A next-generation orally administered precise sclerostin inhibitor in osteogenesis imperfecta

Sclerostin represents a promising therapeutic target for bone anabolic therapies. Romosozumab, the first FDA-approved sclerostin inhibitor, blocks sclerostin loop2-LRP5/6 interaction by targeting loop2, which effectively treats osteoporosis. However, increased cardiovascular risks in clinical trials limit its use. Recently, we found that sclerostin could antagonize bone anabolic through sclerostin loop3-LRP4 interaction, and protect the cardiovascular system through sclerostin loop2-LRP8 interaction in macrophages, respectively. We proposed a precise sclerostin inhibition strategy that specifically blocks loop3-LRP4 interaction while maintaining loop2-LRP8 interaction to promote bone formation without elevating cardiovascular concerns.

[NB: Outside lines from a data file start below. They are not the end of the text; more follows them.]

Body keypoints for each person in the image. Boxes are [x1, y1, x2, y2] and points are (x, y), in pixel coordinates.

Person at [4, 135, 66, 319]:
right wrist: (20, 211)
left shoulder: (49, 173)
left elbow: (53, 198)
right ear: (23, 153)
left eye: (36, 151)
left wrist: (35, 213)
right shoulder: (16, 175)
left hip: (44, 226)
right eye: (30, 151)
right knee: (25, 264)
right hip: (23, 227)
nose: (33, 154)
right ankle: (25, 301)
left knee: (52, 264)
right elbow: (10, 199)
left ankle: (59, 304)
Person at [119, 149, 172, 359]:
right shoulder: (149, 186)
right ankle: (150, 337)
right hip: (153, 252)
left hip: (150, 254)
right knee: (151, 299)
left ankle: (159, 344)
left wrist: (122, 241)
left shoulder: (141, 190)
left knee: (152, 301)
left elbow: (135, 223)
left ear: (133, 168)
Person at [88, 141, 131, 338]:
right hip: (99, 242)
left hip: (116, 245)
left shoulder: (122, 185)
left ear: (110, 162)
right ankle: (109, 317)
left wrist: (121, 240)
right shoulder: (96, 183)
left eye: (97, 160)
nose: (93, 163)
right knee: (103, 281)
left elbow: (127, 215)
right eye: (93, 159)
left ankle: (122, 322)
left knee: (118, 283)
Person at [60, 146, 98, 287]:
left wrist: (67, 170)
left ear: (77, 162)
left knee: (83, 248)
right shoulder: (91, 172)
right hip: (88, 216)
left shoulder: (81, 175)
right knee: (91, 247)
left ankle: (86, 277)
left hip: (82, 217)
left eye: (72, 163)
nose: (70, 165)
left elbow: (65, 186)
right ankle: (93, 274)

We have identified four key residues within loop3 for loop3-LRP4 interaction used by sclerostin to suppress osteogenic potential in MC3T3-E1 cells (osteoblasts). We then designed a small-molecular inhibitor (PA-Hit B) targeting loop3, which was predicted to bind above four key residues. In vitro, PA-Hit B completely blocked loop3-LRP4 interaction and demonstrated a superior inhibitory potency against sclerostin's suppressive effect on osteogenic potential than romosozumab. As expected, PA-Hit B maintained loop2-LRP8 interaction and did not influence inflammatory cytokines in macrophages, whereas romosozumab did. In osteogenesis imperfecta (OI, Col1a2+/G610C) mice, PA-Hit B promoted bone formation in a dose-dependent manner, outperforming romosozumab. To be noted, PA-Hit B had a long half-life (12h) and high oral bioavailability (62.11%) in healthy rats. Importantly, as a small molecule, PA-Hit B is a promising candidate for developing the next-generation orally administered precise sclerostin inhibitor.

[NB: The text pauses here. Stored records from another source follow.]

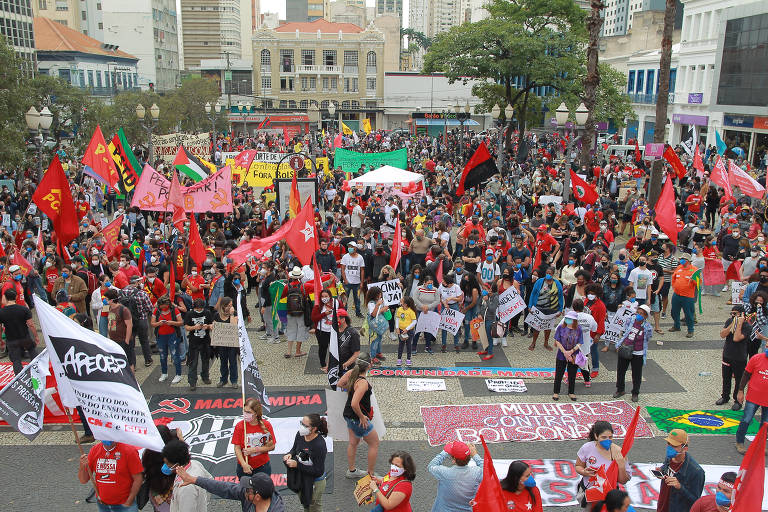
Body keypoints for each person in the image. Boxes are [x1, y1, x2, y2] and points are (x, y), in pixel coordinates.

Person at [339, 352, 379, 479]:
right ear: (369, 365)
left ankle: (351, 471)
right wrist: (362, 417)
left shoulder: (351, 374)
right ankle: (371, 474)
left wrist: (350, 389)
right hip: (357, 418)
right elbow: (354, 403)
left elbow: (340, 383)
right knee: (374, 443)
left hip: (348, 415)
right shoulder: (363, 383)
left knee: (353, 442)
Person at [575, 421, 631, 508]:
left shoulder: (618, 452)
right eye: (604, 437)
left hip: (610, 497)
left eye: (610, 437)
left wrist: (621, 465)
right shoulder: (587, 448)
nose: (607, 440)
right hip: (590, 494)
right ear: (596, 436)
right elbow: (578, 466)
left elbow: (623, 480)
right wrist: (584, 472)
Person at [78, 439, 144, 512]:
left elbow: (138, 478)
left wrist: (129, 501)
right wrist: (82, 466)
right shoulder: (95, 450)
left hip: (125, 505)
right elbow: (83, 480)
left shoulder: (129, 451)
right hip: (103, 505)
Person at [174, 470, 285, 512]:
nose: (244, 491)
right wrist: (194, 480)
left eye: (247, 490)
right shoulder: (249, 496)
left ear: (257, 497)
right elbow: (223, 487)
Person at [283, 413, 328, 512]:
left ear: (314, 428)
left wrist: (297, 465)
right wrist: (290, 454)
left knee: (314, 507)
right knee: (306, 506)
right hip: (302, 478)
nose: (302, 427)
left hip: (315, 482)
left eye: (305, 426)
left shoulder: (319, 445)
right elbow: (294, 449)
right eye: (301, 423)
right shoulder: (300, 434)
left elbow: (318, 471)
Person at [656, 429, 705, 512]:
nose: (670, 448)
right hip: (663, 504)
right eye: (668, 444)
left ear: (685, 448)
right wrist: (661, 470)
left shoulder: (696, 472)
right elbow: (666, 468)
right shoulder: (669, 458)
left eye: (674, 446)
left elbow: (696, 501)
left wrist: (680, 487)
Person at [427, 441, 483, 512]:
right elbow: (487, 469)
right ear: (469, 457)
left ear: (454, 460)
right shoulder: (476, 473)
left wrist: (445, 452)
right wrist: (475, 454)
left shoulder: (445, 473)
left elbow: (431, 466)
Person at [614, 304, 652, 402]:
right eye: (638, 312)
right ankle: (620, 389)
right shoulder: (630, 320)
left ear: (645, 316)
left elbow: (648, 338)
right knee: (621, 371)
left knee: (636, 374)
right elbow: (624, 332)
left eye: (641, 314)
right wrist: (620, 344)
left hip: (638, 353)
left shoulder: (647, 327)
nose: (638, 315)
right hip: (626, 348)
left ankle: (635, 392)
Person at [161, 439, 212, 512]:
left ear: (177, 464)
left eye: (167, 463)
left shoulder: (186, 488)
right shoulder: (195, 464)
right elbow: (210, 481)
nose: (165, 466)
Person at [232, 398, 276, 478]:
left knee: (263, 490)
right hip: (244, 467)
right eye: (244, 411)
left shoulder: (266, 425)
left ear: (256, 413)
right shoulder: (240, 426)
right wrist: (244, 464)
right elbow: (237, 448)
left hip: (262, 466)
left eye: (248, 412)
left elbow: (272, 446)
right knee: (245, 490)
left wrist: (255, 450)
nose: (245, 414)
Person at [734, 347, 768, 454]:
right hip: (753, 397)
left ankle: (760, 445)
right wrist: (740, 390)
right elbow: (746, 375)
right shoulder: (756, 358)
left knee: (765, 424)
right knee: (746, 420)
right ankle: (739, 442)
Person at [717, 305, 750, 410]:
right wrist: (732, 323)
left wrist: (739, 323)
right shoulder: (729, 321)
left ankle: (738, 401)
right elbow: (722, 334)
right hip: (727, 354)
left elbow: (736, 338)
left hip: (739, 357)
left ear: (742, 314)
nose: (732, 315)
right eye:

Thus, we hypothesized that PA-Hit B could exert bone anabolic potential without elevating cardiovascular risk in OI mice via specifically blocking loop3-LRP4 interaction. Our in vitro mechanistic studies showed that PA-Hit B promoted osteogenic potential in MC3T3-E1 cells via specifically blocking loop3-LRP4 interaction. Consistently, in vivo data from a small sample size of OI mice indicated that PA-Hit B promoted bone formation via the same mechanism.

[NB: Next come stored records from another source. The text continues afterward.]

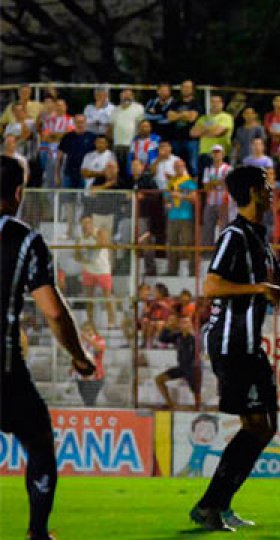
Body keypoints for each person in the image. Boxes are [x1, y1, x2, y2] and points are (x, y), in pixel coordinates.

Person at [192, 166, 280, 531]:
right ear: (252, 192)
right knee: (255, 424)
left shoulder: (258, 236)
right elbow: (211, 286)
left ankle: (218, 504)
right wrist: (255, 290)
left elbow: (278, 280)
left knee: (266, 427)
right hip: (230, 342)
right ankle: (211, 505)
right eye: (267, 187)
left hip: (250, 344)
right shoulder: (233, 236)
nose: (273, 192)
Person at [0, 156, 97, 540]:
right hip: (3, 369)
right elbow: (54, 312)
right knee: (38, 440)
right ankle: (37, 533)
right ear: (20, 192)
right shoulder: (25, 240)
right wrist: (79, 357)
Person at [76, 214, 117, 327]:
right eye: (84, 223)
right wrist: (82, 258)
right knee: (89, 299)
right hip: (88, 270)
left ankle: (111, 321)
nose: (86, 225)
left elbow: (102, 244)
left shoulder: (100, 232)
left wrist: (92, 237)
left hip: (102, 269)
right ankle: (90, 322)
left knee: (107, 296)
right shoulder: (80, 239)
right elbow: (77, 255)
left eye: (88, 222)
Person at [155, 316, 201, 410]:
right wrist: (168, 326)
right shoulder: (178, 336)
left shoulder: (194, 338)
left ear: (190, 325)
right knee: (159, 379)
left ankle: (197, 408)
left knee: (196, 392)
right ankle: (170, 404)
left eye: (187, 323)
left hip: (192, 369)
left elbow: (196, 355)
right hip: (181, 368)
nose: (184, 325)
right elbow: (162, 339)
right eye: (182, 323)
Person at [165, 159, 199, 276]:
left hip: (186, 217)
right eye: (176, 166)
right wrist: (167, 203)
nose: (178, 168)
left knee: (188, 244)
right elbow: (166, 197)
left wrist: (180, 195)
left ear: (184, 167)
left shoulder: (189, 182)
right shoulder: (171, 182)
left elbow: (194, 199)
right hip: (172, 216)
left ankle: (193, 272)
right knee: (172, 244)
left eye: (180, 166)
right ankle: (172, 271)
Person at [200, 145, 233, 249]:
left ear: (223, 154)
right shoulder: (208, 169)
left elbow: (229, 185)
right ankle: (207, 252)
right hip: (210, 202)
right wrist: (220, 182)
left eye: (218, 152)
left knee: (224, 227)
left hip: (224, 201)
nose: (216, 154)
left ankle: (224, 251)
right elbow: (206, 186)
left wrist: (213, 183)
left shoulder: (228, 168)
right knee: (208, 228)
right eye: (214, 152)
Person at [168, 80, 204, 175]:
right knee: (175, 166)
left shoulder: (197, 104)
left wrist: (178, 115)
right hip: (175, 139)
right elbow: (170, 117)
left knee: (193, 167)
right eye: (183, 87)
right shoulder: (175, 103)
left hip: (191, 140)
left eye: (188, 87)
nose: (185, 89)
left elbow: (192, 118)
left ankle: (193, 189)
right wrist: (185, 115)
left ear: (192, 90)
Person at [107, 88, 143, 180]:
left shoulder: (138, 108)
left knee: (130, 171)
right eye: (124, 95)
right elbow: (111, 128)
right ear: (120, 96)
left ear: (133, 97)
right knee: (118, 171)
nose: (127, 97)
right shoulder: (115, 110)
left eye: (129, 95)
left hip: (131, 145)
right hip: (117, 145)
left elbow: (141, 126)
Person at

Four objectives will be achieved to further test the hypothesis. In Objectives 1 & 2, we will evaluate, in a larger sample size of OI mice, whether PA-Hit B exerts its bone anabolic potential via specifically blocking loop3-LRP4 interaction. This will be evaluated through pretreatment with blocking peptide designed based on key residues within loop3, and by replacing PA-Hit B with its variant, respectively. In Objective 3, we will assess whether PA-Hit B increases cardiovascular concerns in hSOSTTg.Col1a2+/G610C.ApoE-/- mice. In Objective 4, we will investigate its long-term safety profile in normal rats.

This project aims to discover a next-generation orally administered precise sclerostin inhibitor and understand how it works in OI.